Background: Effectively reducing cardiovascular disease disparities requires identifying and reducing disparities in risk factors. Improved understanding of hypertension disparities is critical.
Methods: Cross-sectional analysis of nationally representative samples of black and white adults 20 years and older who participated in the National Health and Nutrition Examination Survey (NHANES) 1999-2002 (white, n = 4624; black, n = 1837) and NHANES III conducted in 1988-1994 (white, n = 7121; black, n = 4709). We examined differences in hypertension prevalence, awareness, treatment, and blood pressure (BP) control among both treated and prevalent cases across the 2 periods.

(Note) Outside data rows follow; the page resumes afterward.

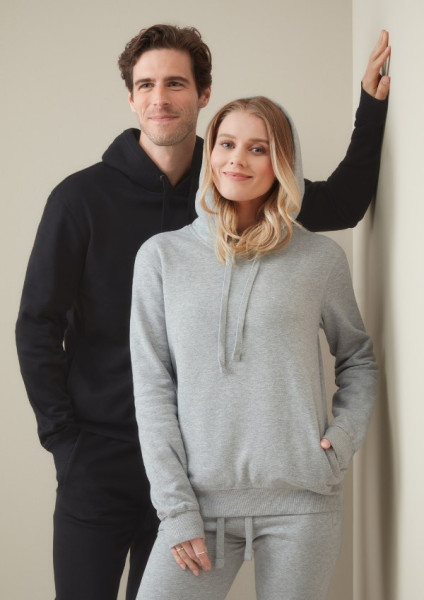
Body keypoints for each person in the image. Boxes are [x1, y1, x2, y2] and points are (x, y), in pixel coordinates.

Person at [15, 23, 389, 600]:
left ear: (203, 93)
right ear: (131, 97)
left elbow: (341, 202)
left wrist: (371, 106)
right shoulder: (81, 199)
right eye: (146, 85)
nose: (160, 98)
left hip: (207, 466)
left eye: (175, 83)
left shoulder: (238, 181)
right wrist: (65, 441)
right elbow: (37, 325)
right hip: (104, 454)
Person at [130, 96, 378, 599]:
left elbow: (358, 358)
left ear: (282, 162)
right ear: (210, 153)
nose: (236, 160)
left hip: (302, 503)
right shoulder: (162, 257)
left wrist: (343, 438)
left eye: (257, 148)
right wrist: (176, 510)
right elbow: (152, 388)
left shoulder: (319, 259)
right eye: (226, 144)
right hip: (198, 506)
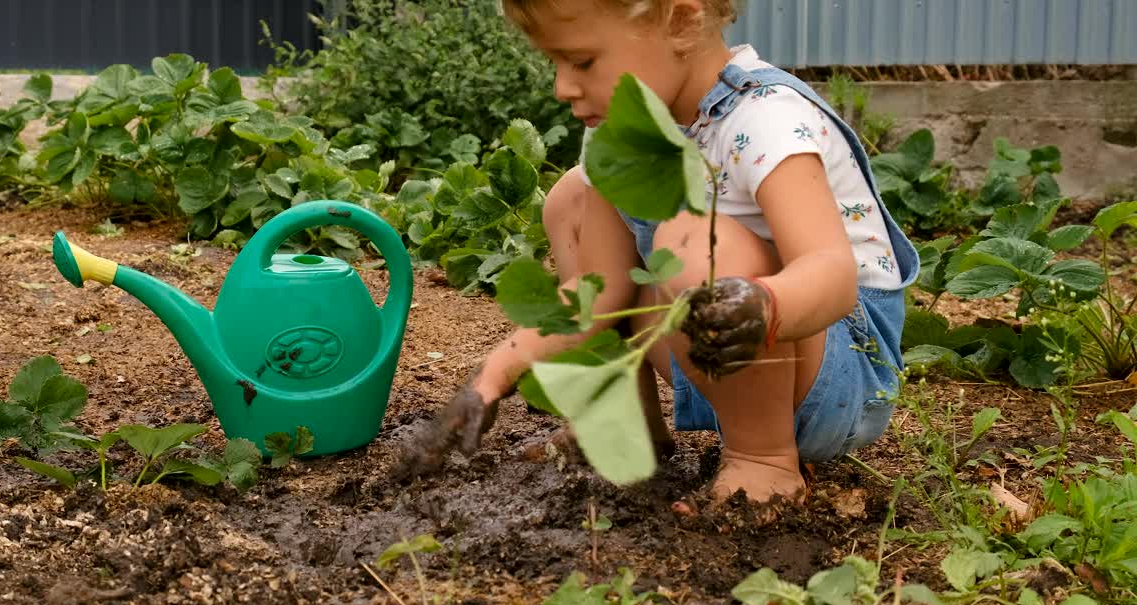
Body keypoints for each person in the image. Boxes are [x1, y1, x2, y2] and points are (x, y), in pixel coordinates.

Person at [392, 0, 918, 518]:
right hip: (721, 357)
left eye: (583, 61)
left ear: (682, 22)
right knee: (573, 199)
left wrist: (762, 304)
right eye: (554, 62)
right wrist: (490, 379)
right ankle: (626, 416)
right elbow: (598, 294)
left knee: (692, 240)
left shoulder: (766, 120)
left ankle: (763, 460)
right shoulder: (618, 131)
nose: (562, 87)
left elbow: (833, 277)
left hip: (837, 369)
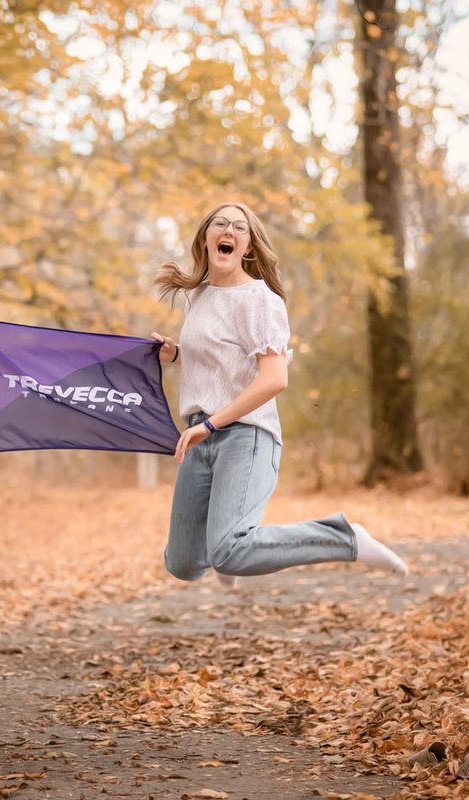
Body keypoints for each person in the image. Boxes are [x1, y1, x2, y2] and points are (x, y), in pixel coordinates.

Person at [150, 202, 408, 588]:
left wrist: (211, 424)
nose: (229, 231)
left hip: (245, 435)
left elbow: (273, 380)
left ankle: (345, 537)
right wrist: (176, 356)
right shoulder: (199, 297)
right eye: (220, 224)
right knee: (183, 563)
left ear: (248, 247)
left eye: (239, 227)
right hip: (200, 436)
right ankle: (230, 555)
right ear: (205, 239)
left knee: (229, 548)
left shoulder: (259, 299)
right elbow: (224, 361)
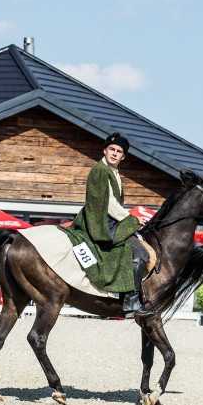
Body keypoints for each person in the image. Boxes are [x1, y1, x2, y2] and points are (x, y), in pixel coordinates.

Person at [62, 133, 154, 318]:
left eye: (119, 151)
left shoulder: (113, 173)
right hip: (101, 223)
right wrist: (132, 219)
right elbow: (109, 204)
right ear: (104, 150)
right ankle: (131, 302)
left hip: (110, 219)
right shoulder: (100, 170)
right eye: (111, 149)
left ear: (123, 156)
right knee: (141, 254)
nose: (114, 153)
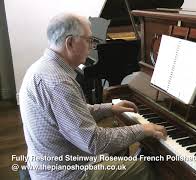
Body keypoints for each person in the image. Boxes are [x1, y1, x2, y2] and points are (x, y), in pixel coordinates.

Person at [19, 13, 167, 180]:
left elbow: (72, 112)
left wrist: (109, 108)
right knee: (146, 167)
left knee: (121, 147)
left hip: (53, 163)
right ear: (70, 43)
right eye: (89, 40)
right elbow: (94, 142)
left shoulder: (42, 68)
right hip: (66, 174)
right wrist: (142, 129)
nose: (92, 47)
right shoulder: (58, 83)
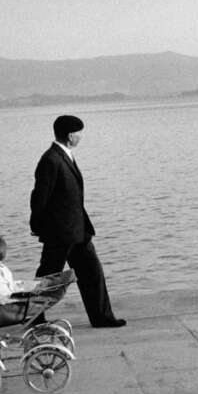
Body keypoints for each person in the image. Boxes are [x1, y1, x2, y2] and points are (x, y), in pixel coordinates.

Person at [29, 115, 125, 328]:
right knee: (48, 276)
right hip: (60, 233)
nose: (81, 136)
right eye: (79, 133)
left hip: (78, 231)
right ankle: (33, 318)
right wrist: (37, 226)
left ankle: (102, 317)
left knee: (92, 273)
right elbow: (39, 197)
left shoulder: (64, 156)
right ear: (71, 135)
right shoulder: (50, 159)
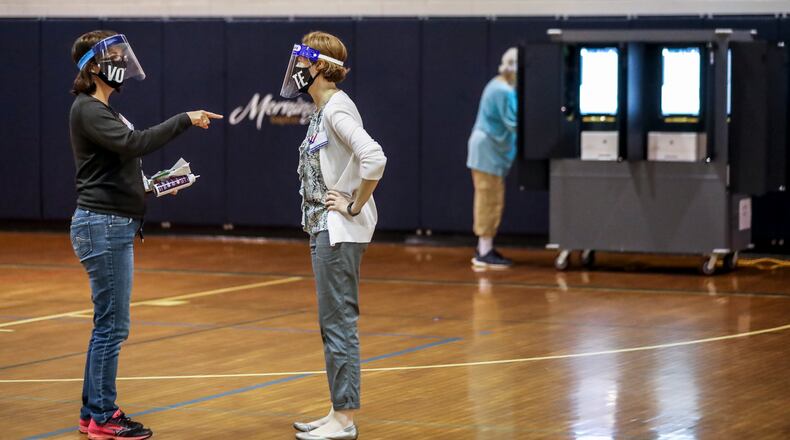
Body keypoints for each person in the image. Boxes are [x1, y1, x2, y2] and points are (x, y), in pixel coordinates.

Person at [68, 30, 222, 440]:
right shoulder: (88, 109)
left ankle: (92, 412)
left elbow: (116, 167)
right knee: (113, 327)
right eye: (113, 56)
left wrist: (156, 184)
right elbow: (134, 144)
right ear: (93, 67)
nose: (121, 61)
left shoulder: (101, 110)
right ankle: (102, 416)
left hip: (109, 222)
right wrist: (184, 120)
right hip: (103, 225)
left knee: (107, 324)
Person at [280, 31, 387, 440]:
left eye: (302, 63)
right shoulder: (325, 108)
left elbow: (374, 157)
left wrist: (354, 204)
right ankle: (337, 411)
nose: (297, 71)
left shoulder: (337, 110)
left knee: (339, 323)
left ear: (319, 67)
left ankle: (344, 420)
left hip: (338, 231)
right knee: (332, 324)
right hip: (325, 230)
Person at [467, 47, 518, 269]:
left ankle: (485, 246)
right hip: (487, 150)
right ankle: (484, 251)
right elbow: (513, 122)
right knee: (488, 199)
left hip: (493, 150)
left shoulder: (502, 85)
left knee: (493, 199)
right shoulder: (502, 90)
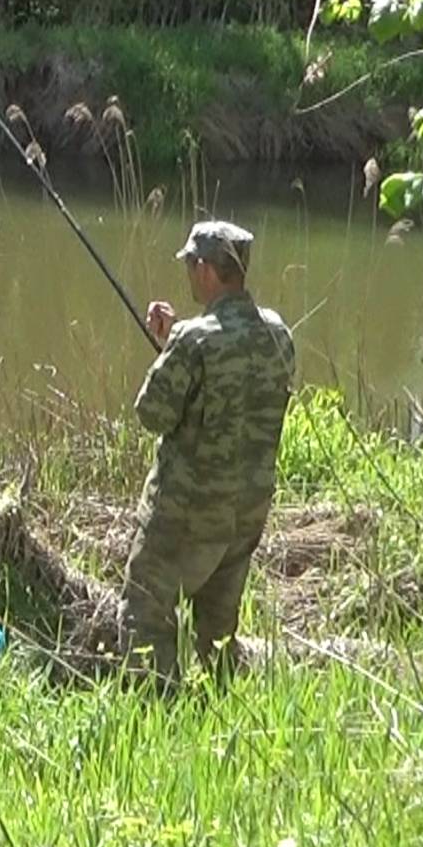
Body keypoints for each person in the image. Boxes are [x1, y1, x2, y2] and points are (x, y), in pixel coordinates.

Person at [119, 220, 296, 687]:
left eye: (190, 265)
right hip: (245, 514)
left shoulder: (193, 341)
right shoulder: (278, 335)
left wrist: (171, 350)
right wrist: (173, 342)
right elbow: (233, 376)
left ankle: (155, 714)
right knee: (217, 630)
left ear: (206, 271)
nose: (188, 274)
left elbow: (152, 413)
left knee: (146, 610)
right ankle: (221, 702)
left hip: (187, 515)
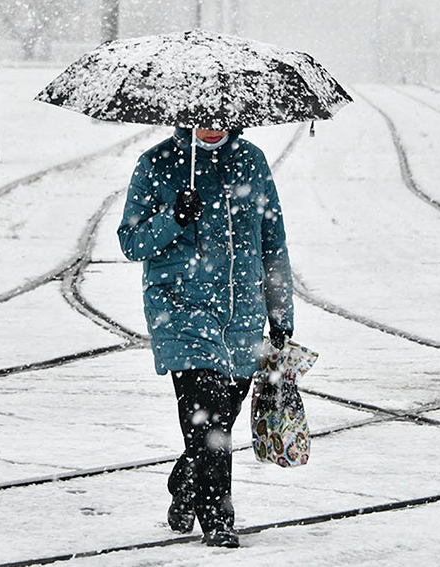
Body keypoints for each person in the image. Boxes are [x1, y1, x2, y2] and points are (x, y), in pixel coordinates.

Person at [117, 127, 294, 548]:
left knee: (221, 418)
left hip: (243, 313)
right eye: (204, 115)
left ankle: (186, 479)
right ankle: (218, 517)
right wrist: (173, 219)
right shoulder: (157, 162)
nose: (212, 121)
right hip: (181, 311)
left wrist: (280, 312)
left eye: (221, 114)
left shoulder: (251, 160)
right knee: (207, 418)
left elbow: (273, 243)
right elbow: (131, 241)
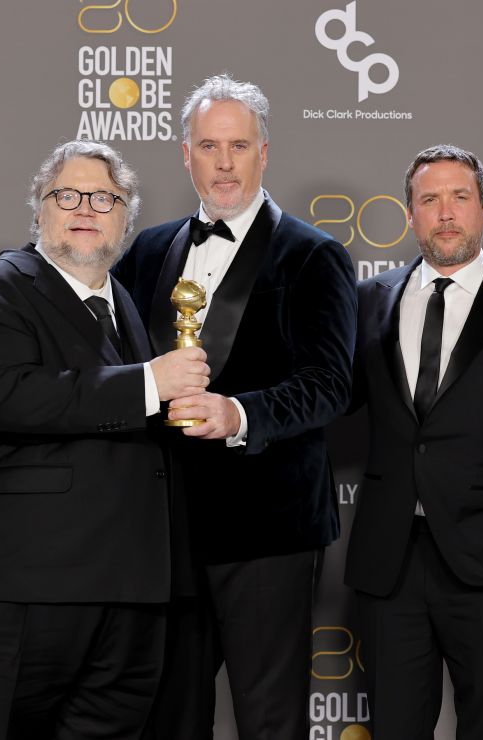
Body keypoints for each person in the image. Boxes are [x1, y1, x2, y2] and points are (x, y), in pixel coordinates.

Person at [0, 140, 209, 740]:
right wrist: (148, 382)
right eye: (66, 195)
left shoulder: (122, 304)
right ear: (38, 210)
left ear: (127, 217)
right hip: (9, 596)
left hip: (120, 594)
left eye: (104, 198)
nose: (85, 208)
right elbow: (5, 396)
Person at [112, 73, 358, 739]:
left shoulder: (314, 255)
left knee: (268, 719)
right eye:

Results: Hypertension prevalence increased significantly from 35.8% to 41.4% among blacks and from 24.3% to 28.1% among whites and remains significantly higher among blacks. Awareness is higher among blacks (77.7% vs 70.4%; P<.001), as is treatment (68.2% vs 60.4%; P<.001). These results are driven by higher rates in black women. Blood pressure control rates among those treated have increased in both races, primarily as a result of increased BP control in black and white men (27.3% and 44.7%, respectively; P<or=.03). Despite the improved BP control rates, disparity in BP control among treated cases increased, with 59.7% of treated whites and 48.9% of treated blacks now reaching BP goal (P<.001). Racial differences in BP control rates among those treated cannot be explained by nonpharmacologic management or health insurance, but educational attainment is associated with BP control.
Conclusion: The higher prevalence of hypertension in blacks and the growing disparity in BP control among those treated pharmacologically are causes for concern.